### Task item:
Retype only what runs from the beginning of the data through the line with "50767 | * |"; please omit the pictures and keep every line exact.

[[ Provided data, beginning ]]

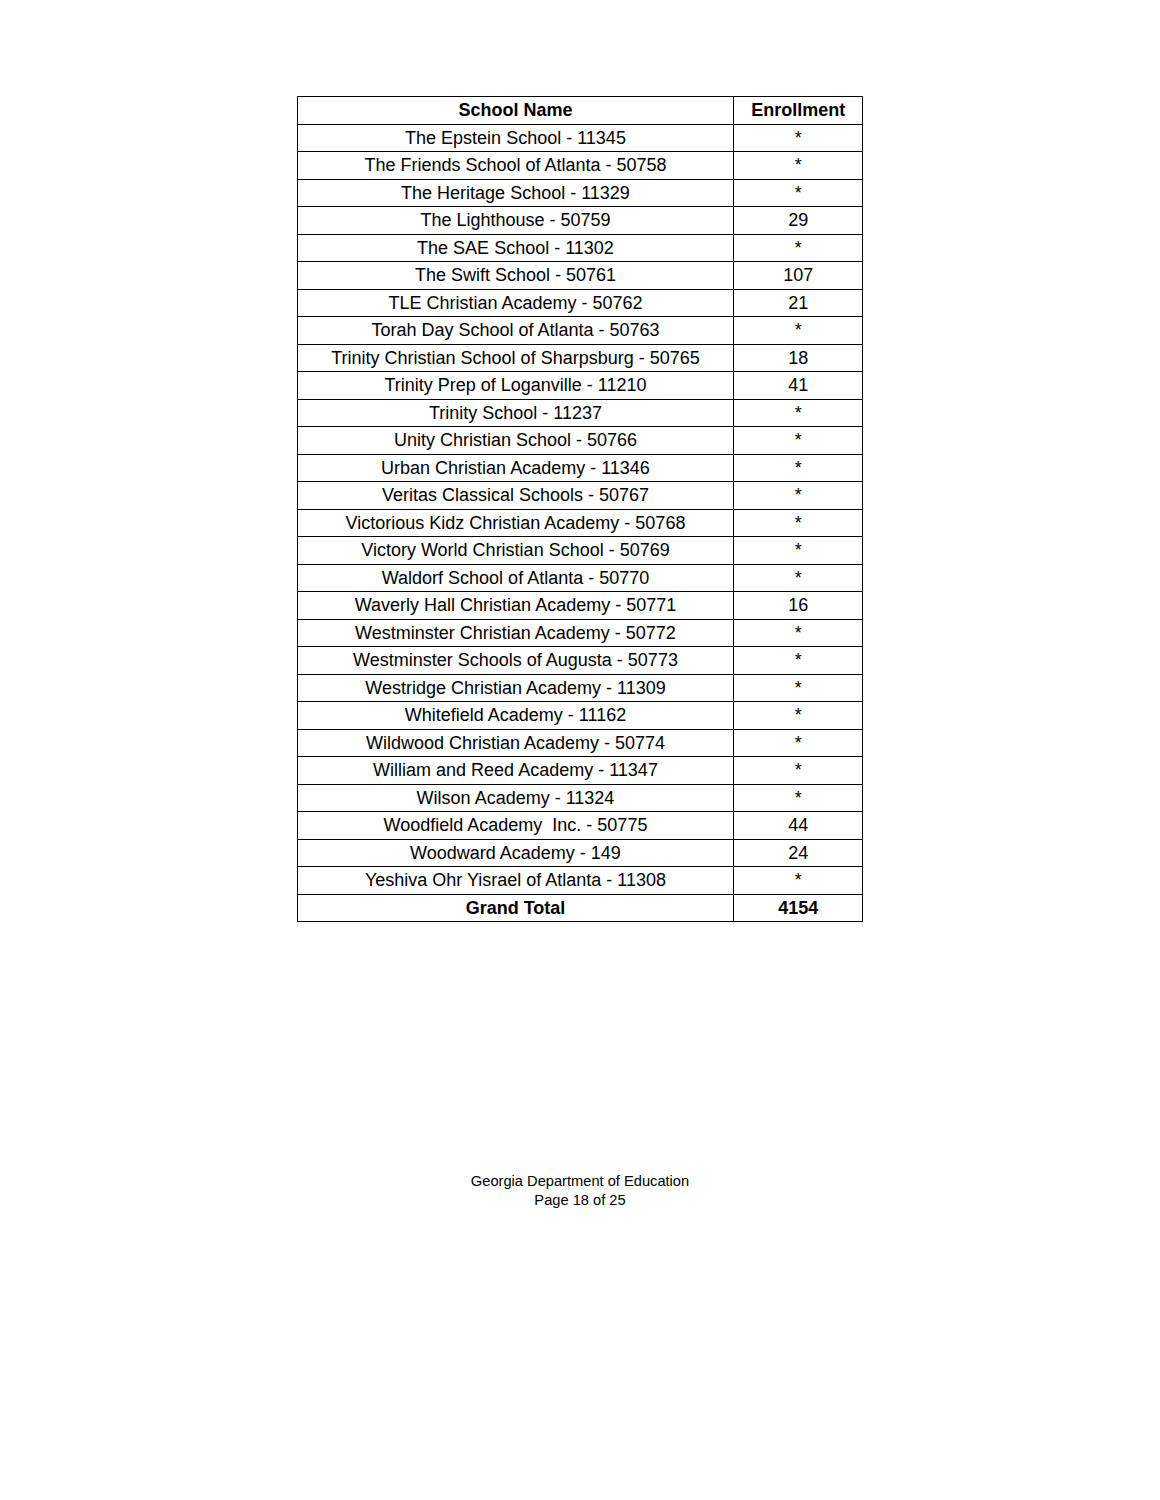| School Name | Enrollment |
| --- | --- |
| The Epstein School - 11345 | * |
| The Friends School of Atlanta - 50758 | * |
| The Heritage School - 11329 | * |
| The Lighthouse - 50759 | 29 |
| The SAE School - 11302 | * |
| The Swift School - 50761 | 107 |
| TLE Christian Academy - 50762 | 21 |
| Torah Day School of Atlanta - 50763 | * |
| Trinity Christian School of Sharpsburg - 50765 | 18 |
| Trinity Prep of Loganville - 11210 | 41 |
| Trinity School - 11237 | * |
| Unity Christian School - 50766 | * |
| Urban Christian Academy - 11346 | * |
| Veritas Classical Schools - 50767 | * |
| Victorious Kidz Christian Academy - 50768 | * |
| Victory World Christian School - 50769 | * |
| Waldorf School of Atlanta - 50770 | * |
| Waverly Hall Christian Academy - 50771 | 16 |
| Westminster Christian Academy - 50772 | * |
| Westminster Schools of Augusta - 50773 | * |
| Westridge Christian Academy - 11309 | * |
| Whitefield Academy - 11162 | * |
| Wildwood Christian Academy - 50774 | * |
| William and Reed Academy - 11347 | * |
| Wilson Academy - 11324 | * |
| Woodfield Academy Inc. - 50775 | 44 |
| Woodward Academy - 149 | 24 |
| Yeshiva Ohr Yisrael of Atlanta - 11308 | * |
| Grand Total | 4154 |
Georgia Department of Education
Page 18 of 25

[[ Provided data, end ]]

### Your response:
| School Name | Enrollment |
| --- | --- |
| The Epstein School - 11345 | * |
| The Friends School of Atlanta - 50758 | * |
| The Heritage School - 11329 | * |
| The Lighthouse - 50759 | 29 |
| The SAE School - 11302 | * |
| The Swift School - 50761 | 107 |
| TLE Christian Academy - 50762 | 21 |
| Torah Day School of Atlanta - 50763 | * |
| Trinity Christian School of Sharpsburg - 50765 | 18 |
| Trinity Prep of Loganville - 11210 | 41 |
| Trinity School - 11237 | * |
| Unity Christian School - 50766 | * |
| Urban Christian Academy - 11346 | * |
| Veritas Classical Schools - 50767 | * |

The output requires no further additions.